(Written request 1)
Decide whether each statement below agrees with the excerpt on Queensland's 1877 marsupial law. Answer yes or no for each, quoting the words of the excerpt that decide it.
(a) The 1877 Act defines a scalp as a piece of a marsupial's head skin with both ears attached.
(b) Robert Logan Jack took up land north of Townsville.
(c) George Saunders' Springfield is now known as Saunders Beach.

(Document excerpt)
____________________

One pressing complaint of the rural sector, both agricultural and grazing concerned kangaroos, wallabies and other marsupials. They ate food intended for both humans and stock and drank sparse water in drought-prone areas.

The situation couldn’t go on. Action was needed, action that took the form of a new law:

1877 Title

Image 1. The header of Queensland’s new law authorising a cull of kangaroos, wallabies and other marsupials. Image from the Queensland Government Gazette 1877 Volume XXI.

‘Destruction of Marsupials’ quite simply meant money for scalps. In the 1877 Act a scalp is defined as “a portion of the skin of the head of any marsupial to which both of its ears are attached”.

BACKGROUND

The Queensland Governor, Sir Arthur Edward Kennedy introduced the Marsupial Destruction Act to the seventh parliament of Queensland. In his speech he said:

I have heard with regret of the ravages made by Marsupial animals in some of the pastoral districts. I trust that the Act which deals with this matter will be found to have a beneficial effect. (Queensland Government Gazette, 1877 volume 21 page 1021.)

THE SAUNDERS’ EXPERIENCE

George Saunders’ Springfield (now Saunders Beach) was in the Kennedy Pastoral District. Just how bad were kangaroos, wallabies and other marsupials in the Kennedy? At Springfield in particular? Newspapers and books of the time may tell us. A source giving a more human aspect are the letters of another pioneer selector of that era, Robert Logan Jack and his family.

Jack took up land in the early 1880s south-east of Townsville, in the vicinity of Mt Elliot (nowadays in the area around the Palm Creek Folk Festival), also in the Kennedy District. The Saunders’ Springfield lay about the same distance from Townsville but to the north.

____________________

(Written request 2) In the records, please reproduce the lines starting with the line with "sunpy 6.1.1 map" and going on through the line with "Image (title printed", substituting "summary" for "read-out" and leaving everything else unchanged. Give only those lines.

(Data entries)
____________________

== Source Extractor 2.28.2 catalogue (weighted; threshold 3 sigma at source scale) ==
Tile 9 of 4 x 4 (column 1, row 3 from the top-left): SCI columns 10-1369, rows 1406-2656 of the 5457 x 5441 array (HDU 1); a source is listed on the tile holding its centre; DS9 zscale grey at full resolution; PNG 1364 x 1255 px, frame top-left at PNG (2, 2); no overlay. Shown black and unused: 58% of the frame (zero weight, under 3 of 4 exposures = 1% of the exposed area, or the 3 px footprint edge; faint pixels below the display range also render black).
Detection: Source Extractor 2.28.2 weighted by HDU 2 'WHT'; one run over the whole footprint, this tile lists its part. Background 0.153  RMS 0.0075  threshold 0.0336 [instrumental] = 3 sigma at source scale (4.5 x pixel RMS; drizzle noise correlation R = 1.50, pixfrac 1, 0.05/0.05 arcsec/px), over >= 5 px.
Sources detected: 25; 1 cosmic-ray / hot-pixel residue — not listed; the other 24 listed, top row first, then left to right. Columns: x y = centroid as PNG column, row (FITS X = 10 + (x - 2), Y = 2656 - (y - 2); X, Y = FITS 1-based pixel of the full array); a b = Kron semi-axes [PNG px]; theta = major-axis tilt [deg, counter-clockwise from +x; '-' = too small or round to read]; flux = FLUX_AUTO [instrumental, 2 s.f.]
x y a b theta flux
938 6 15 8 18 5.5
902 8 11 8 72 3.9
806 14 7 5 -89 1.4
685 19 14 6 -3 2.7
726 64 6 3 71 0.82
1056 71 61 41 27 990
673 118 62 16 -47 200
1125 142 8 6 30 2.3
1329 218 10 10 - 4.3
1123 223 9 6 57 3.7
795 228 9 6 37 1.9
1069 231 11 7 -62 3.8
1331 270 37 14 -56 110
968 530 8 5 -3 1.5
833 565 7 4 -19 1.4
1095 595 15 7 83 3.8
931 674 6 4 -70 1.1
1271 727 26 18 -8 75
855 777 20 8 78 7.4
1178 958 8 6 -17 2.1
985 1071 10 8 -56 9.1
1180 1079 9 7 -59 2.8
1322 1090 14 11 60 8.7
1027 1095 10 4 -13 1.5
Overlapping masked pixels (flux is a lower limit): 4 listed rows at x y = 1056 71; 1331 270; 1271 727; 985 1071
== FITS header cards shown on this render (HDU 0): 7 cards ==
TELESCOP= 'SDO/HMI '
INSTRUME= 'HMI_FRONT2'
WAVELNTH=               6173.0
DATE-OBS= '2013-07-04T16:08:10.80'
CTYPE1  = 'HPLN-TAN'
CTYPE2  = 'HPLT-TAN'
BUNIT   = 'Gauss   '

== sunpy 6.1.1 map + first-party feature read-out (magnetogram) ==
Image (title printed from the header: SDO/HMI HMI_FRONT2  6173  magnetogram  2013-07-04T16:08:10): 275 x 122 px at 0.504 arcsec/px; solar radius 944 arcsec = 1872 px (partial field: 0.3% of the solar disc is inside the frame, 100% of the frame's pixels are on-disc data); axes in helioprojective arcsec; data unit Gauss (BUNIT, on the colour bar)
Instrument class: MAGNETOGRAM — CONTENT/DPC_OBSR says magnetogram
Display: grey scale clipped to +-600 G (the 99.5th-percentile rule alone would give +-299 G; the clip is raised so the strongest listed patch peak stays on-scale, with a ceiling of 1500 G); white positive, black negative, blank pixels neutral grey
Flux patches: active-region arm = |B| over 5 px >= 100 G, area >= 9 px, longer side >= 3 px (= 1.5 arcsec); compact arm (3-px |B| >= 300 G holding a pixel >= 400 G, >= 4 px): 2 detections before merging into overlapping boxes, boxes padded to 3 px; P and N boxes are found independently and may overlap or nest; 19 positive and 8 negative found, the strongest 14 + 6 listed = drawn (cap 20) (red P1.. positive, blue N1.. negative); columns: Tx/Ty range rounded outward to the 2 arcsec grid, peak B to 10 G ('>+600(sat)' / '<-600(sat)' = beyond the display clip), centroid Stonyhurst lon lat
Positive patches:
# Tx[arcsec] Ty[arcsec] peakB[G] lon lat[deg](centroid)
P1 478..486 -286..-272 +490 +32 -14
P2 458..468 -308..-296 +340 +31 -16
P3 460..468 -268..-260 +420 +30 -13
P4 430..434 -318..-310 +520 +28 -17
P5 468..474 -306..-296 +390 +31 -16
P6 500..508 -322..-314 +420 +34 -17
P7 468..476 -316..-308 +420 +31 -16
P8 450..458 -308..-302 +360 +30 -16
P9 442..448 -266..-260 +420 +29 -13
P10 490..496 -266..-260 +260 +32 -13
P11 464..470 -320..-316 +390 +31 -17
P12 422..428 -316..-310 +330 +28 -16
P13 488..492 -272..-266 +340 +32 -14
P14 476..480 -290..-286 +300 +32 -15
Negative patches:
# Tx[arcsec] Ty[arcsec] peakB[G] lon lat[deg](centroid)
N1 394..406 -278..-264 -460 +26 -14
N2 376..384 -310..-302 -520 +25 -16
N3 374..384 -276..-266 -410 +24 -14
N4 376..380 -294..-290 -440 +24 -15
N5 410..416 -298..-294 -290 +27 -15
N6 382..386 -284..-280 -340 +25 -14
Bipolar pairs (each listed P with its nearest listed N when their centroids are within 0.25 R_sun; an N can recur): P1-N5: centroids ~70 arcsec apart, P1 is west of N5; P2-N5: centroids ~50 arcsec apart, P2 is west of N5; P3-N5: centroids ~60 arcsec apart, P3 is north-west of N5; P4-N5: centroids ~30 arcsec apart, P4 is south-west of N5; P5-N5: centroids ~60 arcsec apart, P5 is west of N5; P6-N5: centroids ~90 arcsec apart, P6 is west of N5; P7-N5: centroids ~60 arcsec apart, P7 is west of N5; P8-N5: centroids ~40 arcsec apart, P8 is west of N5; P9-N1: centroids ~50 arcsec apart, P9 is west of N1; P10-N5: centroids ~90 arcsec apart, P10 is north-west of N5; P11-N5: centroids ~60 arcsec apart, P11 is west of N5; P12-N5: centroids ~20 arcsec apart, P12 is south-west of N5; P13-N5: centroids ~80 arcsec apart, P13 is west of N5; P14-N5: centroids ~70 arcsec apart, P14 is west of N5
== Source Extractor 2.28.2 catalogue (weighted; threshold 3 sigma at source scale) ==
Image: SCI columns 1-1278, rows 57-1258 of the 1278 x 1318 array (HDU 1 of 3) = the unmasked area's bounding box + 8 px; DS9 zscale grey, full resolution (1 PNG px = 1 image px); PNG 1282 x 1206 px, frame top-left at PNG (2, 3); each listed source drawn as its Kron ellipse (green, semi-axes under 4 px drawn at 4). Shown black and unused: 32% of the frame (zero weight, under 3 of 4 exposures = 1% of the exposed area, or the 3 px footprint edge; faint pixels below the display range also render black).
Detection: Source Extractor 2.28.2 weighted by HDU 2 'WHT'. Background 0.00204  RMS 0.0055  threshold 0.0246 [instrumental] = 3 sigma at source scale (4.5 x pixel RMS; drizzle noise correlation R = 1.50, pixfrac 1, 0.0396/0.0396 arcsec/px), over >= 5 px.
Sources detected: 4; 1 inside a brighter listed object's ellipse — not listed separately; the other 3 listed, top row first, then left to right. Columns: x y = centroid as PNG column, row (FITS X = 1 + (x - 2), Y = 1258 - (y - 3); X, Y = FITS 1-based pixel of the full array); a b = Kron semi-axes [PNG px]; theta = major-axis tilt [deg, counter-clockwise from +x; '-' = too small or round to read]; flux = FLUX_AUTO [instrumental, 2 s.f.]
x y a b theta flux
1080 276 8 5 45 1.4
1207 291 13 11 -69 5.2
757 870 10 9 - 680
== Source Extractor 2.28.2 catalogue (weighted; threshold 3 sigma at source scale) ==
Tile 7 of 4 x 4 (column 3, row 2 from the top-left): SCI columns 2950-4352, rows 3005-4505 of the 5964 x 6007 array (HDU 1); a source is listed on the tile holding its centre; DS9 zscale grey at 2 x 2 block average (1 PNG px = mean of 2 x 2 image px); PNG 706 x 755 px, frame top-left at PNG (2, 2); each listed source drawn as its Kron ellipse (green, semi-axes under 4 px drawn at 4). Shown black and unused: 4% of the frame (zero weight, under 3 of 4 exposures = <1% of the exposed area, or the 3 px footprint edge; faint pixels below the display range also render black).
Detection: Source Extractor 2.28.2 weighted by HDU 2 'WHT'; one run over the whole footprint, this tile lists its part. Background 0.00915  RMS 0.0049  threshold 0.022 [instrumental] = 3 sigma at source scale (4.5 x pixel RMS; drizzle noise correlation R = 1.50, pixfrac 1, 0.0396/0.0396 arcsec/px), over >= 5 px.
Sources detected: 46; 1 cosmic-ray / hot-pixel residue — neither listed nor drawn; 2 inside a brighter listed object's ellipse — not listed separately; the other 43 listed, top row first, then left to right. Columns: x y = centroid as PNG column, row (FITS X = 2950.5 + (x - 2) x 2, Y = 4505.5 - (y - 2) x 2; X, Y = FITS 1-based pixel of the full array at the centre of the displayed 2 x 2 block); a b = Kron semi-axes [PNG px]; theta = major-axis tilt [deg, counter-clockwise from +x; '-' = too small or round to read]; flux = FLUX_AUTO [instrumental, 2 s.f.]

____________________

(Full answer 1)
(a) Yes: “a portion of the skin of the head of any marsupial to which both of its ears are attached”
(b) No: “Jack took up land in the early 1880s south-east of Townsville”
(c) Yes: “George Saunders’ Springfield (now Saunders Beach)”

(Full answer 2)
== sunpy 6.1.1 map + first-party feature summary (magnetogram) ==
Image (title printed from the header: SDO/HMI HMI_FRONT2  6173  magnetogram  2013-07-04T16:08:10): 275 x 122 px at 0.504 arcsec/px; solar radius 944 arcsec = 1872 px (partial field: 0.3% of the solar disc is inside the frame, 100% of the frame's pixels are on-disc data); axes in helioprojective arcsec; data unit Gauss (BUNIT, on the colour bar)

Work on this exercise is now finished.